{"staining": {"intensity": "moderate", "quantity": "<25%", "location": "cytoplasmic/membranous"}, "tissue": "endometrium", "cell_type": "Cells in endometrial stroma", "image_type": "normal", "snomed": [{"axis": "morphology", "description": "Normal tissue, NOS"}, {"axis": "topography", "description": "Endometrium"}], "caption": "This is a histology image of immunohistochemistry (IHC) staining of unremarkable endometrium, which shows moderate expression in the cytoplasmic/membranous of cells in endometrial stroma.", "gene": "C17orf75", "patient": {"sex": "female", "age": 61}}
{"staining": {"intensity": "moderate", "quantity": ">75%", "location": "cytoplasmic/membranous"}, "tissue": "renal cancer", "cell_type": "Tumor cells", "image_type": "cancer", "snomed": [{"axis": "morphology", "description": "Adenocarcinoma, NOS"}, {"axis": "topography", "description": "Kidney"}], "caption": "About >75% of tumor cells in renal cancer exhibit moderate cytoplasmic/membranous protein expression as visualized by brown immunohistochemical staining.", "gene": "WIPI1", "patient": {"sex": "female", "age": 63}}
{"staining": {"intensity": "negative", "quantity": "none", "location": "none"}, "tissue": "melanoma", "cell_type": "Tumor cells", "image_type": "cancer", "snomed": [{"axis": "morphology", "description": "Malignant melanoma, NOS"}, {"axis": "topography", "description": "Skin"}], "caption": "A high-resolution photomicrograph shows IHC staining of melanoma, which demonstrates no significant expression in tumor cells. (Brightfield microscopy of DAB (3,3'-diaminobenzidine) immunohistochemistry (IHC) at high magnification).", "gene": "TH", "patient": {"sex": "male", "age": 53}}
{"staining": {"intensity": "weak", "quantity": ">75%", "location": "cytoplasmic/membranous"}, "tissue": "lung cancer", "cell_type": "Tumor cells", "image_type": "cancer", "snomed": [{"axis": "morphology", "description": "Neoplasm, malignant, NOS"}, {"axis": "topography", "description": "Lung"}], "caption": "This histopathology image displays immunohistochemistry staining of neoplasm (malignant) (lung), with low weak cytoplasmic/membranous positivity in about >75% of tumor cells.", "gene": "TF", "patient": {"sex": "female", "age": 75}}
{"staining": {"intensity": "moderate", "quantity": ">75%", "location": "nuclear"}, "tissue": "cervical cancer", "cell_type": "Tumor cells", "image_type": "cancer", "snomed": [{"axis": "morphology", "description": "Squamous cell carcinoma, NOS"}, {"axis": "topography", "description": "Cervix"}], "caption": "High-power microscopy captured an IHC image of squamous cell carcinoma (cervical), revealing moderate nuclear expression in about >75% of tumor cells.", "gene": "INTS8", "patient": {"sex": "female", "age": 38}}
------------------------------------------------
- Your assignment
Each record, from first to last, should be returned verbatim.

- Response box
{"staining": {"intensity": "moderate", "quantity": "<25%", "location": "cytoplasmic/membranous"}, "tissue": "endometrium", "cell_type": "Cells in endometrial stroma", "image_type": "normal", "snomed": [{"axis": "morphology", "description": "Normal tissue, NOS"}, {"axis": "topography", "description": "Endometrium"}], "caption": "This is a histology image of immunohistochemistry (IHC) staining of unremarkable endometrium, which shows moderate expression in the cytoplasmic/membranous of cells in endometrial stroma.", "gene": "C17orf75", "patient": {"sex": "female", "age": 61}}
{"staining": {"intensity": "moderate", "quantity": ">75%", "location": "cytoplasmic/membranous"}, "tissue": "renal cancer", "cell_type": "Tumor cells", "image_type": "cancer", "snomed": [{"axis": "morphology", "description": "Adenocarcinoma, NOS"}, {"axis": "topography", "description": "Kidney"}], "caption": "About >75% of tumor cells in renal cancer exhibit moderate cytoplasmic/membranous protein expression as visualized by brown immunohistochemical staining.", "gene": "WIPI1", "patient": {"sex": "female", "age": 63}}
{"staining": {"intensity": "negative", "quantity": "none", "location": "none"}, "tissue": "melanoma", "cell_type": "Tumor cells", "image_type": "cancer", "snomed": [{"axis": "morphology", "description": "Malignant melanoma, NOS"}, {"axis": "topography", "description": "Skin"}], "caption": "A high-resolution photomicrograph shows IHC staining of melanoma, which demonstrates no significant expression in tumor cells. (Brightfield microscopy of DAB (3,3'-diaminobenzidine) immunohistochemistry (IHC) at high magnification).", "gene": "TH", "patient": {"sex": "male", "age": 53}}
{"staining": {"intensity": "weak", "quantity": ">75%", "location": "cytoplasmic/membranous"}, "tissue": "lung cancer", "cell_type": "Tumor cells", "image_type": "cancer", "snomed": [{"axis": "morphology", "description": "Neoplasm, malignant, NOS"}, {"axis": "topography", "description": "Lung"}], "caption": "This histopathology image displays immunohistochemistry staining of neoplasm (malignant) (lung), with low weak cytoplasmic/membranous positivity in about >75% of tumor cells.", "gene": "TF", "patient": {"sex": "female", "age": 75}}
{"staining": {"intensity": "moderate", "quantity": ">75%", "location": "nuclear"}, "tissue": "cervical cancer", "cell_type": "Tumor cells", "image_type": "cancer", "snomed": [{"axis": "morphology", "description": "Squamous cell carcinoma, NOS"}, {"axis": "topography", "description": "Cervix"}], "caption": "High-power microscopy captured an IHC image of squamous cell carcinoma (cervical), revealing moderate nuclear expression in about >75% of tumor cells.", "gene": "INTS8", "patient": {"sex": "female", "age": 38}}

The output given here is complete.